Their disputes over who spied on whom and censoring the Senate's scathing torture report are history. But the personal feud between Sen. Dianne Feinstein and CIA Director John Brennan may only be getting worse.

Relations between the outgoing Senate Intelligence Committee chairwoman and America's top spy appeared to hit a new low Thursday as Feinstein live-tweeted comments contradicting Brennan as he publicly addressed her panel's sweeping allegations of CIA wrongdoing. While Feinstein later praised Brennan for accepting many of her inquiry's conclusions, the damage was done.

"#ReadTheReport" was the refrain from Feinstein as Brennan held a rare news conference at CIA headquarters in Langley, Virginia. She berated the CIA chief for suggesting, contrary to her report, that the agency's "enhanced interrogation techniques" were legal and may have helped lead to the killing of Osama bin Laden.

Brennan acknowledged CIA officers did "abhorrent" things and were unprepared to run a detention program after the Sept. 11, 2001, terrorist attacks. Yet he was hardly praiseworthy of Feinstein and fellow Democrats, calling it "lamentable" they interviewed no CIA personnel to ask, "What were you thinking?" He called the investigation "flawed."

For the two main protagonists in this week's drama, bickering is nothing new.

In an extraordinary scene nine months ago, Feinstein took to the Senate floor to accuse the CIA of interfering with her investigation and trying to intimidate the committee's staffers by referring them to the Justice Department. The California senator suggested criminal laws and the Constitution were being violated.

Brennan fired back, denying his personnel spied on Senate investigators and indicating they may have committed a crime by improperly accessing sensitive CIA documents. On Feinstein's allegations, he said, "We wouldn't do that."

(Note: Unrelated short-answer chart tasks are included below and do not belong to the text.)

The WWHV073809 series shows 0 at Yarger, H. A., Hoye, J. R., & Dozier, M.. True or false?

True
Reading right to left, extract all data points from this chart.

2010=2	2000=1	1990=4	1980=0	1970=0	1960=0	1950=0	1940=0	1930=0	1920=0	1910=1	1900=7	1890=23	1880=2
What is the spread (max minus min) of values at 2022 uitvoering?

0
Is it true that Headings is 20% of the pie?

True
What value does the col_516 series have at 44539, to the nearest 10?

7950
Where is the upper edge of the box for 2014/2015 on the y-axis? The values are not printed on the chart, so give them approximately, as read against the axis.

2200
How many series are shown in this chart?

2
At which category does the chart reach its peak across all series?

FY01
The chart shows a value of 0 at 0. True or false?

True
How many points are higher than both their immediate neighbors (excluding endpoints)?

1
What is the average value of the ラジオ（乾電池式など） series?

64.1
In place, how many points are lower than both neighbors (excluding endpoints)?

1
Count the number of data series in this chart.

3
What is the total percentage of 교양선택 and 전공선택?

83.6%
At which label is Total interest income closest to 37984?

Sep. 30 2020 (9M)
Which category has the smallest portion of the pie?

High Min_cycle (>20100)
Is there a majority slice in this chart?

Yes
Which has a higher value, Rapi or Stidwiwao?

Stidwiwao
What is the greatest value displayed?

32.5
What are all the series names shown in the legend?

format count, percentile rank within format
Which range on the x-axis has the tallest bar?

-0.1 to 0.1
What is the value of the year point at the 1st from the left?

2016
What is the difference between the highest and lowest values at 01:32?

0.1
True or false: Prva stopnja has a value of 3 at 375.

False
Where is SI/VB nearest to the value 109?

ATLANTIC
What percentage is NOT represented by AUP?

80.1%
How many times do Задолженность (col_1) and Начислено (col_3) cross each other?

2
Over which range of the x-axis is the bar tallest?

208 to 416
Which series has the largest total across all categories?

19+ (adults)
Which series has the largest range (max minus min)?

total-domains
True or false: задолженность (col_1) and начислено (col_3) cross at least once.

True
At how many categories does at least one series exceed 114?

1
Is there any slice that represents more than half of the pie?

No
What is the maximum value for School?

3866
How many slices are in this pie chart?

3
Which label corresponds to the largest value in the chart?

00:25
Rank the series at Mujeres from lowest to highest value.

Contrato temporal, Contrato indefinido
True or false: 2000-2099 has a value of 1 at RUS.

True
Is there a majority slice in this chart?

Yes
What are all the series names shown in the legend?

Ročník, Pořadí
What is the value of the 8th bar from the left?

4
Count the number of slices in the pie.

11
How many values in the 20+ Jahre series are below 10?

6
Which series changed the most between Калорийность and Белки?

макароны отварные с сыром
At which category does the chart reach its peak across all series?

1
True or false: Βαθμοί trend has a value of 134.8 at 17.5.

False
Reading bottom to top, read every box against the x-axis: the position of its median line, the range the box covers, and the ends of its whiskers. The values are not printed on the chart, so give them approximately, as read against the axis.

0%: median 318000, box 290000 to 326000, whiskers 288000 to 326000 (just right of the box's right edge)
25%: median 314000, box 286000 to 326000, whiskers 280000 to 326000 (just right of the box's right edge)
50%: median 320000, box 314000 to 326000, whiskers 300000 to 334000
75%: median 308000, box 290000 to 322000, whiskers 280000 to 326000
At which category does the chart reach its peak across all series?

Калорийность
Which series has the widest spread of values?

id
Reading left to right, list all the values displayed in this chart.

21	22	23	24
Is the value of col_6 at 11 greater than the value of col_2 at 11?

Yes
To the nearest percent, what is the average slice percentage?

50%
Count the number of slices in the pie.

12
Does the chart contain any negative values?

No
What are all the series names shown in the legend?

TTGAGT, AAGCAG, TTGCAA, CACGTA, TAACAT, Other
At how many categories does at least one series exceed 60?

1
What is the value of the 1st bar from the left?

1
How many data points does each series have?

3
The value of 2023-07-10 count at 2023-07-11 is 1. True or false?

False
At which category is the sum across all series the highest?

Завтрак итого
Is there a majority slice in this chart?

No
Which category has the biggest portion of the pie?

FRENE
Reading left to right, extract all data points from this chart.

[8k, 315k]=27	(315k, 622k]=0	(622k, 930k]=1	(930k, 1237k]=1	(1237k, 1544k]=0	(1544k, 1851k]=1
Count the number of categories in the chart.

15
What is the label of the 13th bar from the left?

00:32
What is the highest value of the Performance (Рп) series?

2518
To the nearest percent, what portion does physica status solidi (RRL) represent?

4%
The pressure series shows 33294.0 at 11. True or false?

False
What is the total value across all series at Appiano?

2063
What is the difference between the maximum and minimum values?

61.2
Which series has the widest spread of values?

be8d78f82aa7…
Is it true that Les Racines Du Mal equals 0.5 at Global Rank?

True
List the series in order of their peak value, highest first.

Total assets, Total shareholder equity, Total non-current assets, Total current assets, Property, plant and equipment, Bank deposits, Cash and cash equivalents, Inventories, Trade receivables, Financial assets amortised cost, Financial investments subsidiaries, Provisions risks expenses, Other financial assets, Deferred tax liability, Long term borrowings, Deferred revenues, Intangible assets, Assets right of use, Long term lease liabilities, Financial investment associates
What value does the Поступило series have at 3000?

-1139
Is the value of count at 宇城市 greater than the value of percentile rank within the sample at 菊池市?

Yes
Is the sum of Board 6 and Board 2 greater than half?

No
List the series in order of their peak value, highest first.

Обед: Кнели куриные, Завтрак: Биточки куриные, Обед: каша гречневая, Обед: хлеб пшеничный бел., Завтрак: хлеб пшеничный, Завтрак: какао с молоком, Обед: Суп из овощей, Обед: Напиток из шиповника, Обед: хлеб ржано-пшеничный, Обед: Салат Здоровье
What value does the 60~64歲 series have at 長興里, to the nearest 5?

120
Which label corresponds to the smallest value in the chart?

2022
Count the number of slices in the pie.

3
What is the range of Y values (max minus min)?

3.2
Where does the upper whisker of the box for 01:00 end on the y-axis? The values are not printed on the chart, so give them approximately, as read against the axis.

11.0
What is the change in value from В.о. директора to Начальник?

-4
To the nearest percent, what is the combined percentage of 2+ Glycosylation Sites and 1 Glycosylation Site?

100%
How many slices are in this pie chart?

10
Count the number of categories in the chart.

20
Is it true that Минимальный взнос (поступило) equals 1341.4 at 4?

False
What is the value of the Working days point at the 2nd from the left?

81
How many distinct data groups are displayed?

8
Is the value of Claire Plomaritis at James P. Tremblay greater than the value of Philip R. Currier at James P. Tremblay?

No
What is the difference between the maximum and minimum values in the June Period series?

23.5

Months of testy back-and-forth ensued.

Feinstein seemed to emerge the victor as the Justice Department refused to launch a criminal probe. An internal CIA review then faulted five employees at the agency for hacking into the intelligence committee's computers and emails. Brennan apologized to Feinstein and her colleagues.

But that was as far as the spat went. Democrats who wanted Brennan reprimanded or even fired were rebuffed by the White House, which stood by one of President Barack Obama's closest and longest-serving aides.

And the CIA fared significantly better in a concurrent battle over what to black out in the torture report's 500-page executive summary and conclusions. Feinstein's plea for Obama to intervene fell on deaf ears.

The bad blood between the pair was there for all to see Thursday.

After Brennan credited detainees subjected to harsh interrogations with producing information used in the operation to find bin Laden, Feinstein said her report proved definitively that waterboarding and the like provided no such help.

When he declared it "unknowable" whether harsh interrogations were responsible for valuable intelligence, she wrote: "CIA had info before torture."

Also among her two dozen tweets was a question to Brennan about a waterboard and buckets found at a site where the near drownings never officially happened. When asked by a reporter on that point at the news conference, Brennan said he was aware of no undeclared waterboarding.

By the end of the day, Feinstein struck a more conciliatory tone, conceding in a statement that Brennan's remarks "were not what I expected."

"They showed that CIA leadership is prepared to prevent this from ever happening again — which is all-important," she said.